Ibnu Hajar al Asqalani  adalah seorang ahli hadis dari mazhab Syafi’i yang terkemuka.  Nama lengkapnya adalah Syihabuddin Abul Fadhl Ahmad bin Ali bin Muhammad bin Muhammad bin Ali bin Mahmud bin Ahmad bin Hajar. Ia dikenal dengan kunyah  Ibnu Hajar al Asqalani karena kemasyhuran nenek moyangnya yang berasal dari Ashkelon, Palestina.

Salah satu karyanya yang fenomenal  adalah kitab Fathul Bari [ Kemenangan Sang Pencipta ], yang merupakan penjelasan dari kitab shahih milik Imam Bukhari dan disepakati sebagai kitab penjelasan Shahih Bukhari yang paling detail yang pernah dibuat.

 


Tahun Kelahiran Ibnu Hajar al Asqalani

Ibnu Hajar al Asqalani lahir atau  773 H atau 1372 M

 


Tahun Wafatnya Ibnu Hajar al Asqalani

Ibnu Hajar al Asqalani  wafat pada  852 H atau 1449 M
Semangat dalam menggali ilmu ditunjukkannya dengan tidak mencukupkan mencari ilmu di Mesir saja, tetapi dengan melakukan rihlah [ perjalanan ] ke banyak negeri.

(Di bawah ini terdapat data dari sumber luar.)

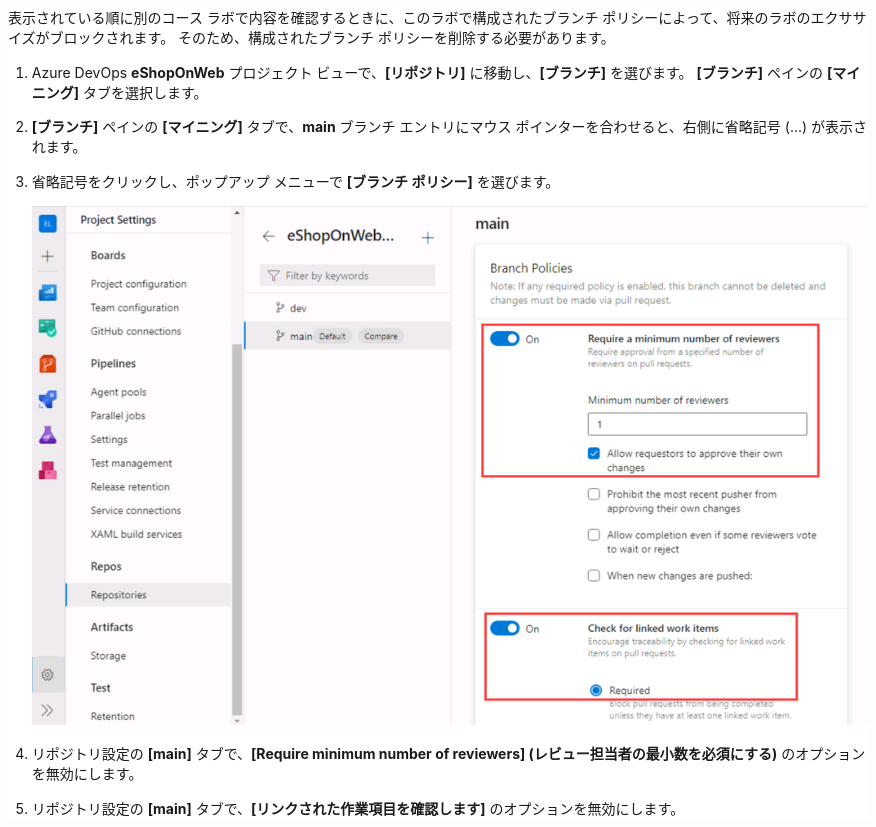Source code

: 表示されている順に別のコース ラボで内容を確認するときに、このラボで構成されたブランチ ポリシーによって、将来のラボのエクササイズがブロックされます。 そのため、構成されたブランチ ポリシーを削除する必要があります。

1. Azure DevOps **eShopOnWeb** プロジェクト ビューで、**[リポジトリ]** に移動し、**[ブランチ]** を選びます。 **[ブランチ]** ペインの **[マイニング]** タブを選択します。
1. **[ブランチ]** ペインの **[マイニング]** タブで、**main** ブランチ エントリにマウス ポインターを合わせると、右側に省略記号 (...) が表示されます。
1. 省略記号をクリックし、ポップアップ メニューで **[ブランチ ポリシー]** を選びます。

    ![ポリシー設定](images/policy-settings.png)

1. リポジトリ設定の **[main]** タブで、**[Require minimum number of reviewers] (レビュー担当者の最小数を必須にする)** のオプションを無効にします。
1. リポジトリ設定の **[main]** タブで、**[リンクされた作業項目を確認します]** のオプションを無効にします。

Negeri negeri yang pernah disinggahi Ibnu Hajar al Asqalani  dan beliau tinggal disana, di antaranya:

  • Dua tanah haram (Al-Haramain), yaitu Makkah dan Madinah. Ia tinggal di Makkah al Mukarramah dan shalat Tarawih di Masjidil Haram pada tahun 785 H. Yaitu pada umur 12 tahun. Dia mendengarkan Shahih Bukhari di Makkah dari Syaikh al-Muhaddits ‘Afifuddin an-Naisaburi al-Makki. Dan Ibnu Hajar berulang kali pergi ke Makkah untuk melakukan haji dan umrah.
  • Damaskus, Di negeri ini, dia bertemu dengan murid-murid ahli sejarah dari kota Syam, Ibnu ‘Asakir. Dan dia menimba ilmu dari Ibnu Mulaqqin dan al-Bulqini.
  • Baitul Maqdis, dan banyak kota-kota di Palestina, seperti Nablus, Khalil, Ramlah dan Ghuzzah. Dia bertemu dengan para ulama di tempat-tempat tersebut dan mengambil manfaat.
  • Shan’a dan beberapa kota di Yaman dan menimba ilmu dari mereka.
    Perjalanan ini dilakukan oleh al-Hafizh untuk menimba ilmu, dan mengambil ilmu langsung dari ulama-ulama besar. Sehingga dikenal Ibnu Hajar memiliki banyak guru yang besar dan masyhur.

 


Karya Karya Ibnu Hajar al Asqalani

Al-Hafizh Ibnu Hajar mulai menulis pada usia 23 tahun, dan terus berlanjut sampai mendekati ajalnya. Karya-karya dia banyak diterima umat islam dan tersebar luas, semenjak dia masih hidup. Para raja dan Amir biasa saling memberikan hadiah dengan kitab-kitab Ibnu hajar. Menurut murid utamanya, yaitu Imam As-Sakhawi, karya dia mencapai lebih dari 270 kitab. Kebanyakan karyanya berkaitan dengan pembahasan hadits, secara riwayat dan dirayat. Diantara karya tulis Ibnu Hajar tersebut:

  1. Fathul Bari
  2. Ad-Durar al-Kaminah, kamus biografi tokoh-tokoh abad ke-8
  3. Tahdzib at-Tahdzib
  4. Al-Ishabah fi Tamyiz ash-Shahabah, kamus biografi sahabat nabi.